Lately, I’ve been putting a lot of effort into optimizing our setup. I adapted and improved all our existing Airflow code, made a heavy bet on deferred operators, moved our workloads—specifically the non-intense but long-running processes like dbt calls—into ECS, and meticulously prepared our migration to version 3.0.6.
Development was ready. Everything seemed good to go.
But then the cloud reality check hit. We found out that MWAA’s 3.0.6 image had stability issues due to a mismatch between Python 3.12 and Celery. That issue dragged on, open for more than six months.
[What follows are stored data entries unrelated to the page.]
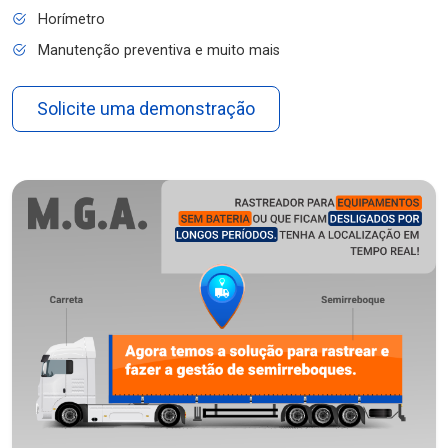
Horímetro
Manutenção preventiva e muito mais
Solicite uma demonstração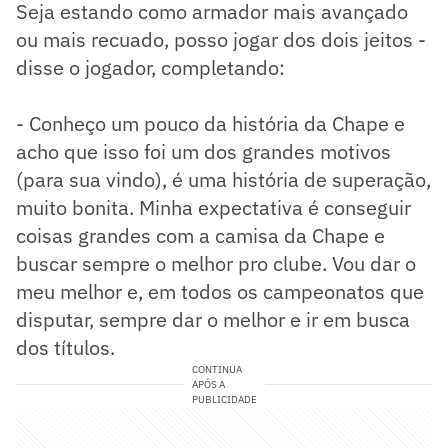
Seja estando como armador mais avançado
ou mais recuado, posso jogar dos dois jeitos -
disse o jogador, completando:
- Conheço um pouco da história da Chape e
acho que isso foi um dos grandes motivos
(para sua vindo), é uma história de superação,
muito bonita. Minha expectativa é conseguir
coisas grandes com a camisa da Chape e
buscar sempre o melhor pro clube. Vou dar o
meu melhor e, em todos os campeonatos que
disputar, sempre dar o melhor e ir em busca
dos títulos.
CONTINUA
APÓS A
PUBLICIDADE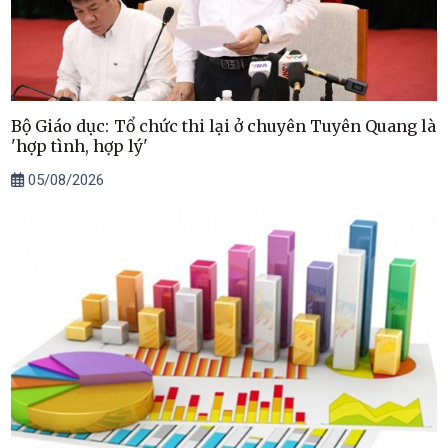
Bộ Giáo dục: Tổ chức thi lại ở chuyên Tuyên Quang là
'hợp tình, hợp lý'
05/08/2026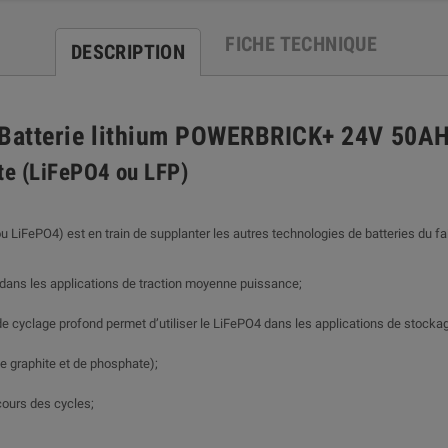
FICHE TECHNIQUE
DESCRIPTION
"Batterie lithium POWERBRICK+ 24V 50AH
te (LiFePO4 ou LFP)
LiFePO4) est en train de supplanter les autres technologies de batteries du fai
e dans les applications de traction moyenne puissance;
té de cyclage profond permet d’utiliser le LiFePO4 dans les applications de sto
 de graphite et de phosphate);
 cours des cycles;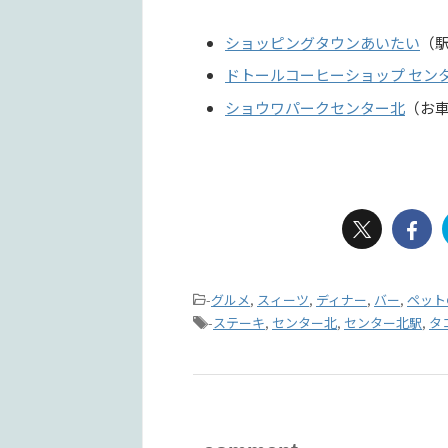
ショッピングタウンあいたい
（駅
ドトールコーヒーショップ セン
ショウワパークセンター北
（お車
-
グルメ
,
スィーツ
,
ディナー
,
バー
,
ペット
-
ステーキ
,
センター北
,
センター北駅
,
タ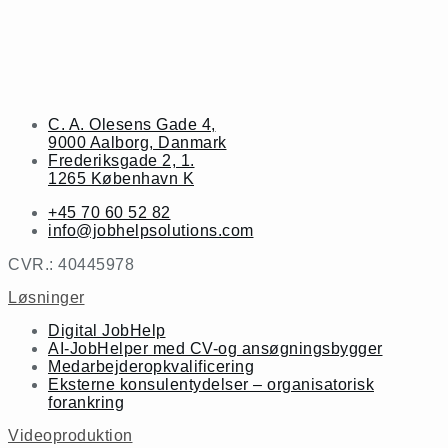
C. A. Olesens Gade 4,
9000 Aalborg, Danmark
Frederiksgade 2, 1.
1265 København K
+45 70 60 52 82
info@jobhelpsolutions.com
CVR.: 40445978
Løsninger
Digital JobHelp
AI-JobHelper med CV-og ansøgningsbygger
Medarbejderopkvalificering
Eksterne konsulentydelser – organisatorisk
forankring
Videoproduktion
When they finally released Airflow 3.2.1 on May 19th, I immediately updated it, hoping for a fix. Instead, we just traded one headache for another: now we are facing workers randomly rebooting every 65 minutes.
I’m currently tracking an AWS Re:Post thread (https://repost.aws/questions/QUB7LC2vV2Rem-fGa7zJDbTw/mwaa-3-2-1-workers-being-recycled-approximately-every-65-minutes) where others are hitting the exact same 65-minute worker recycling loop, and I’ve opened a new support ticket to push for answers.
If there is one thing I am absolutely sure of right now, it’s that no cloud provider is perfect. Managed services are supposed to take away the operational pain, but sometimes they just block you from fixing the actual problem.
I’ll keep you posted on how the Astronomer course goes.